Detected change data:
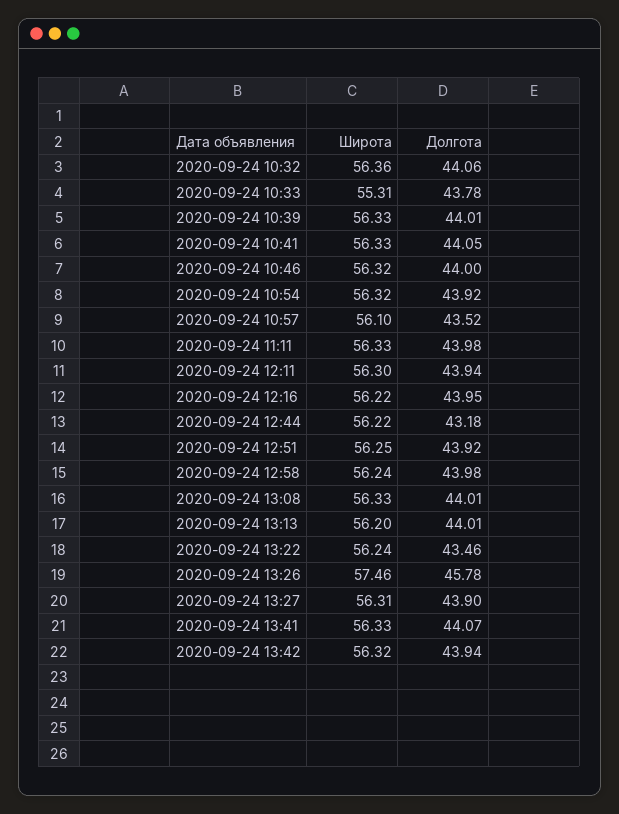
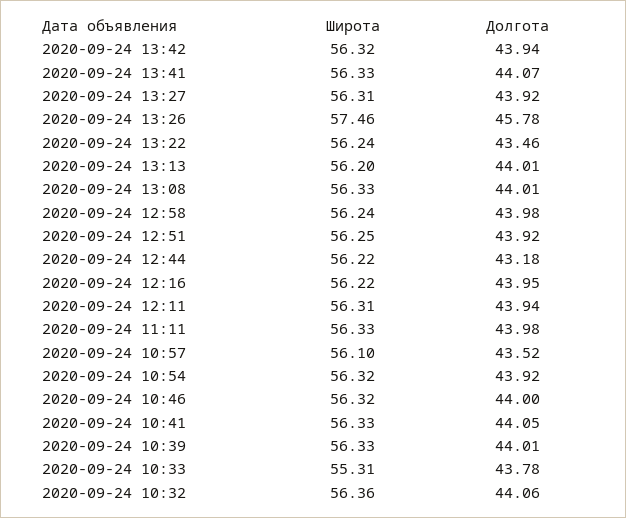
  {
    "Широта": {
      "2020-09-24 10:32": 56.36,
      "2020-09-24 10:33": 55.31,
      "2020-09-24 10:39": 56.33,
      "2020-09-24 10:41": 56.33,
      "2020-09-24 10:46": 56.32,
      "2020-09-24 10:54": 56.32,
      "2020-09-24 10:57": 56.1,
      "2020-09-24 11:11": 56.33,
-     "2020-09-24 12:11": 56.3,
+     "2020-09-24 12:11": 56.31,
      "2020-09-24 12:16": 56.22,
      "2020-09-24 12:44": 56.22,
      "2020-09-24 12:51": 56.25,
      "2020-09-24 12:58": 56.24,
      "2020-09-24 13:08": 56.33,
      "2020-09-24 13:13": 56.2,
      "2020-09-24 13:22": 56.24,
      "2020-09-24 13:26": 57.46,
      "2020-09-24 13:27": 56.31,
      "2020-09-24 13:41": 56.33,
      "2020-09-24 13:42": 56.32
    },
    "Долгота": {
      "2020-09-24 10:32": 44.06,
      "2020-09-24 10:33": 43.78,
      "2020-09-24 10:39": 44.01,
      "2020-09-24 10:41": 44.05,
      "2020-09-24 10:46": 44,
      "2020-09-24 10:54": 43.92,
      "2020-09-24 10:57": 43.52,
      "2020-09-24 11:11": 43.98,
      "2020-09-24 12:11": 43.94,
      "2020-09-24 12:16": 43.95,
      "2020-09-24 12:44": 43.18,
      "2020-09-24 12:51": 43.92,
      "2020-09-24 12:58": 43.98,
      "2020-09-24 13:08": 44.01,
      "2020-09-24 13:13": 44.01,
      "2020-09-24 13:22": 43.46,
      "2020-09-24 13:26": 45.78,
-     "2020-09-24 13:27": 43.9,
+     "2020-09-24 13:27": 43.92,
      "2020-09-24 13:41": 44.07,
      "2020-09-24 13:42": 43.94
    }
  }

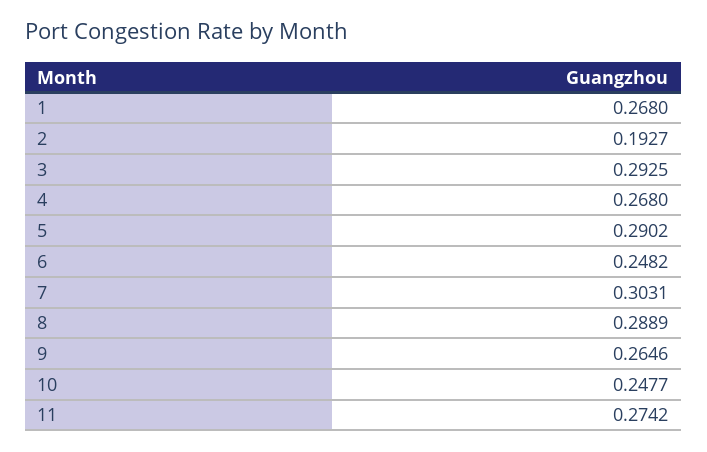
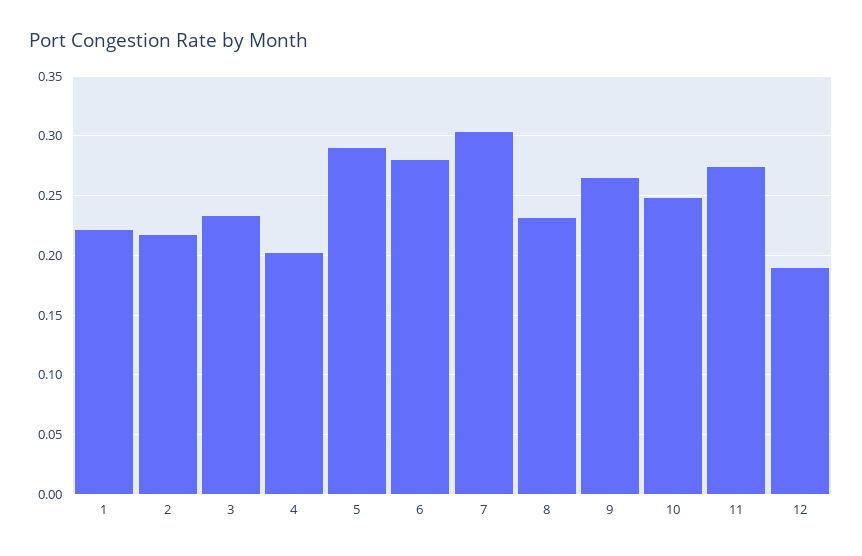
  {
-   "1": 0.268,
+   "1": 0.22,
-   "2": 0.1927,
+   "2": 0.22,
-   "3": 0.2925,
+   "3": 0.23,
-   "4": 0.268,
+   "4": 0.2,
    "5": 0.2902,
-   "6": 0.2482,
+   "6": 0.28,
    "7": 0.3031,
-   "8": 0.2889,
+   "8": 0.23,
    "9": 0.2646,
    "10": 0.2477,
-   "11": 0.2742
+   "11": 0.2742,
+   "12": 0.19
  }

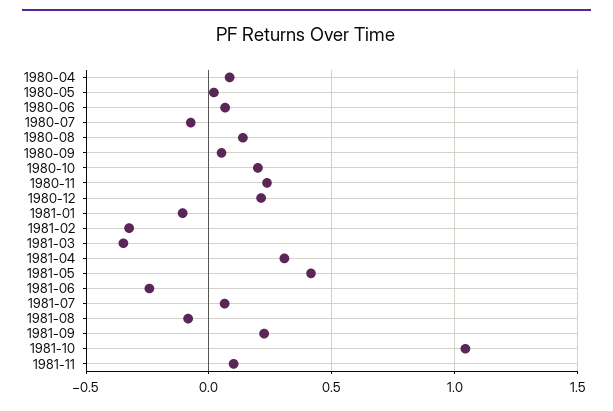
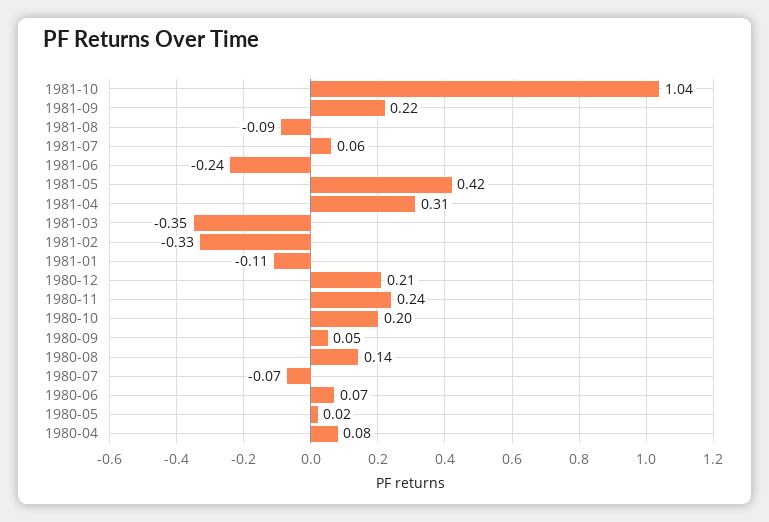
  {
    "1980-04": 0.08,
    "1980-05": 0.02,
    "1980-06": 0.07,
    "1980-07": -0.07,
    "1980-08": 0.14,
    "1980-09": 0.05,
    "1980-10": 0.2,
    "1980-11": 0.24,
    "1980-12": 0.21,
    "1981-01": -0.11,
    "1981-02": -0.33,
    "1981-03": -0.35,
    "1981-04": 0.31,
    "1981-05": 0.42,
    "1981-06": -0.24,
    "1981-07": 0.06,
    "1981-08": -0.09,
    "1981-09": 0.22,
-   "1981-10": 1.04,
+   "1981-10": 1.04
-   "1981-11": 0.1
  }

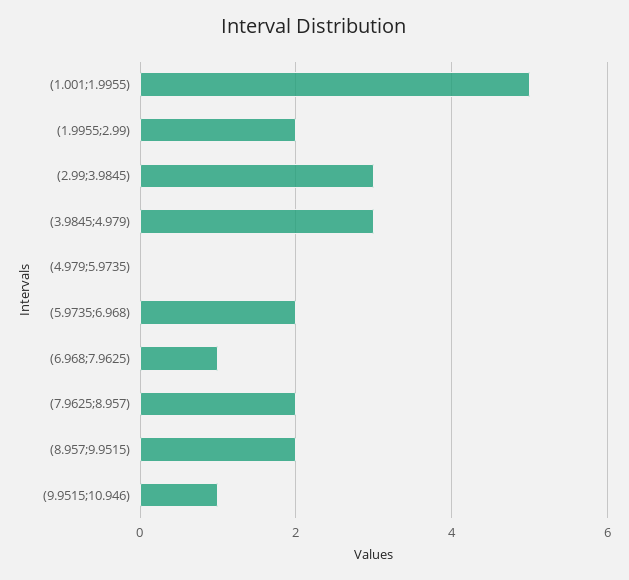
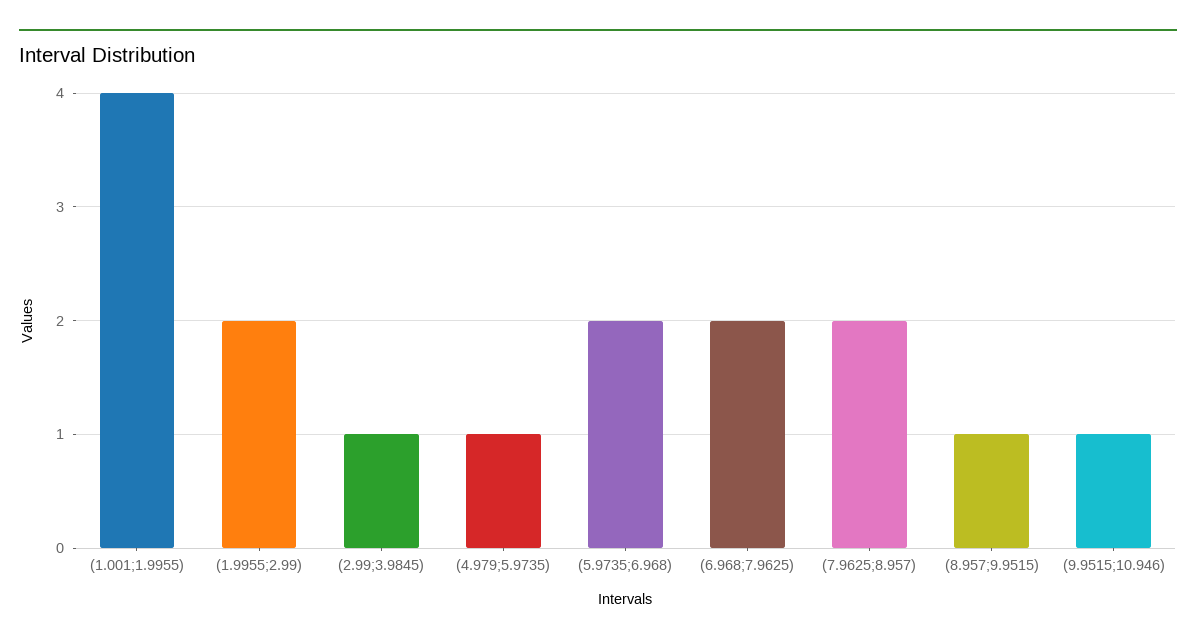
  {
-   "(1.001;1.9955)": 5,
+   "(1.001;1.9955)": 4,
    "(1.9955;2.99)": 2,
-   "(2.99;3.9845)": 3,
+   "(2.99;3.9845)": 1,
-   "(3.9845;4.979)": 3,
-   "(4.979;5.9735)": 0,
+   "(4.979;5.9735)": 1,
    "(5.9735;6.968)": 2,
-   "(6.968;7.9625)": 1,
+   "(6.968;7.9625)": 2,
    "(7.9625;8.957)": 2,
-   "(8.957;9.9515)": 2,
+   "(8.957;9.9515)": 1,
    "(9.9515;10.946)": 1
  }

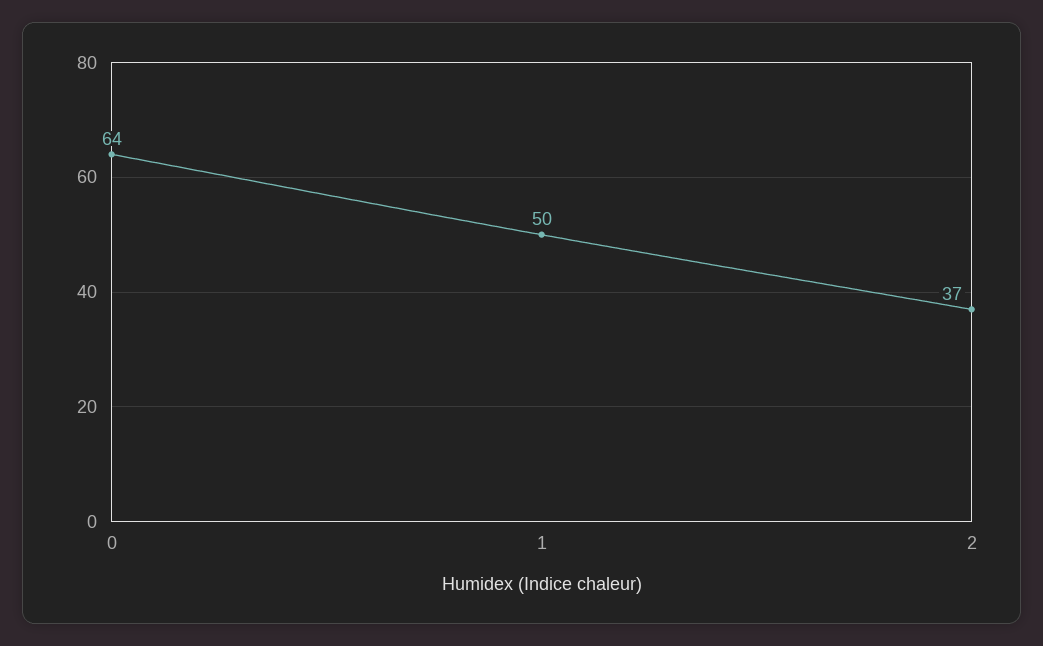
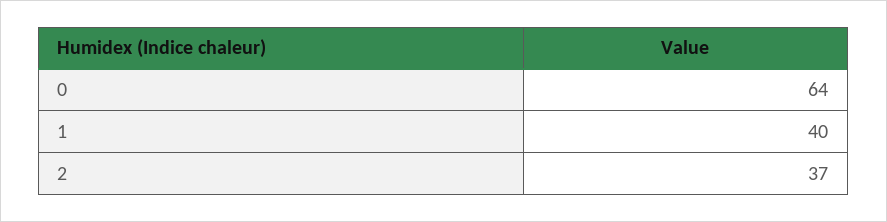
  {
    "0": 64,
-   "1": 50,
+   "1": 40,
    "2": 37
  }

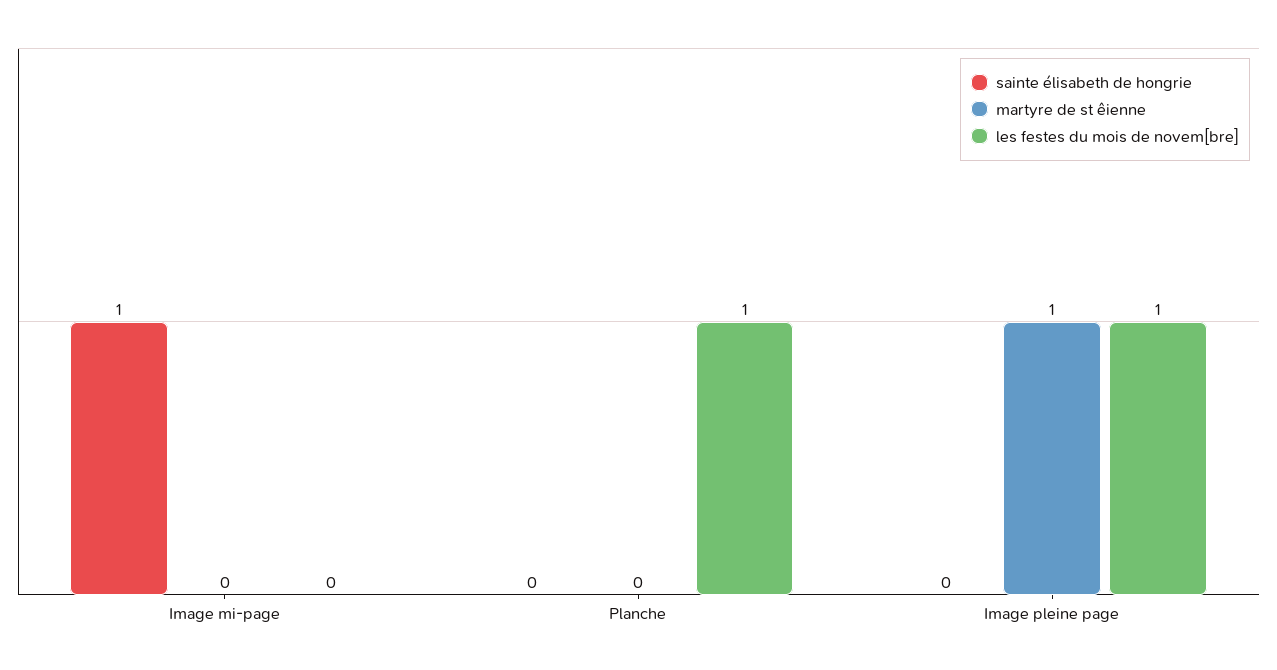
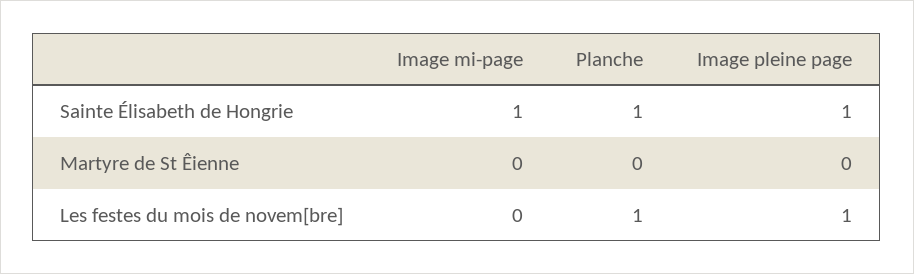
  {
    "sainte élisabeth de hongrie": {
      "Image mi-page": 1,
-     "Planche": 0,
+     "Planche": 1,
-     "Image pleine page": 0
+     "Image pleine page": 1
    },
    "martyre de st êienne": {
      "Image mi-page": 0,
      "Planche": 0,
-     "Image pleine page": 1
+     "Image pleine page": 0
    },
    "les festes du mois de novem[bre]": {
      "Image mi-page": 0,
      "Planche": 1,
      "Image pleine page": 1
    }
  }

■ **Problem to work on**
What is needed here is an exact copy of all the entries, without the pictures.

■ **Exercise result**
  {
    "Широта": {
      "2020-09-24 10:32": 56.36,
      "2020-09-24 10:33": 55.31,
      "2020-09-24 10:39": 56.33,
      "2020-09-24 10:41": 56.33,
      "2020-09-24 10:46": 56.32,
      "2020-09-24 10:54": 56.32,
      "2020-09-24 10:57": 56.1,
      "2020-09-24 11:11": 56.33,
-     "2020-09-24 12:11": 56.3,
+     "2020-09-24 12:11": 56.31,
      "2020-09-24 12:16": 56.22,
      "2020-09-24 12:44": 56.22,
      "2020-09-24 12:51": 56.25,
      "2020-09-24 12:58": 56.24,
      "2020-09-24 13:08": 56.33,
      "2020-09-24 13:13": 56.2,
      "2020-09-24 13:22": 56.24,
      "2020-09-24 13:26": 57.46,
      "2020-09-24 13:27": 56.31,
      "2020-09-24 13:41": 56.33,
      "2020-09-24 13:42": 56.32
    },
    "Долгота": {
      "2020-09-24 10:32": 44.06,
      "2020-09-24 10:33": 43.78,
      "2020-09-24 10:39": 44.01,
      "2020-09-24 10:41": 44.05,
      "2020-09-24 10:46": 44,
      "2020-09-24 10:54": 43.92,
      "2020-09-24 10:57": 43.52,
      "2020-09-24 11:11": 43.98,
      "2020-09-24 12:11": 43.94,
      "2020-09-24 12:16": 43.95,
      "2020-09-24 12:44": 43.18,
      "2020-09-24 12:51": 43.92,
      "2020-09-24 12:58": 43.98,
      "2020-09-24 13:08": 44.01,
      "2020-09-24 13:13": 44.01,
      "2020-09-24 13:22": 43.46,
      "2020-09-24 13:26": 45.78,
-     "2020-09-24 13:27": 43.9,
+     "2020-09-24 13:27": 43.92,
      "2020-09-24 13:41": 44.07,
      "2020-09-24 13:42": 43.94
    }
  }

  {
-   "1": 0.268,
+   "1": 0.22,
-   "2": 0.1927,
+   "2": 0.22,
-   "3": 0.2925,
+   "3": 0.23,
-   "4": 0.268,
+   "4": 0.2,
    "5": 0.2902,
-   "6": 0.2482,
+   "6": 0.28,
    "7": 0.3031,
-   "8": 0.2889,
+   "8": 0.23,
    "9": 0.2646,
    "10": 0.2477,
-   "11": 0.2742
+   "11": 0.2742,
+   "12": 0.19
  }

  {
    "1980-04": 0.08,
    "1980-05": 0.02,
    "1980-06": 0.07,
    "1980-07": -0.07,
    "1980-08": 0.14,
    "1980-09": 0.05,
    "1980-10": 0.2,
    "1980-11": 0.24,
    "1980-12": 0.21,
    "1981-01": -0.11,
    "1981-02": -0.33,
    "1981-03": -0.35,
    "1981-04": 0.31,
    "1981-05": 0.42,
    "1981-06": -0.24,
    "1981-07": 0.06,
    "1981-08": -0.09,
    "1981-09": 0.22,
-   "1981-10": 1.04,
+   "1981-10": 1.04
-   "1981-11": 0.1
  }

  {
-   "(1.001;1.9955)": 5,
+   "(1.001;1.9955)": 4,
    "(1.9955;2.99)": 2,
-   "(2.99;3.9845)": 3,
+   "(2.99;3.9845)": 1,
-   "(3.9845;4.979)": 3,
-   "(4.979;5.9735)": 0,
+   "(4.979;5.9735)": 1,
    "(5.9735;6.968)": 2,
-   "(6.968;7.9625)": 1,
+   "(6.968;7.9625)": 2,
    "(7.9625;8.957)": 2,
-   "(8.957;9.9515)": 2,
+   "(8.957;9.9515)": 1,
    "(9.9515;10.946)": 1
  }

  {
    "0": 64,
-   "1": 50,
+   "1": 40,
    "2": 37
  }

  {
    "sainte élisabeth de hongrie": {
      "Image mi-page": 1,
-     "Planche": 0,
+     "Planche": 1,
-     "Image pleine page": 0
+     "Image pleine page": 1
    },
    "martyre de st êienne": {
      "Image mi-page": 0,
      "Planche": 0,
-     "Image pleine page": 1
+     "Image pleine page": 0
    },
    "les festes du mois de novem[bre]": {
      "Image mi-page": 0,
      "Planche": 1,
      "Image pleine page": 1
    }
  }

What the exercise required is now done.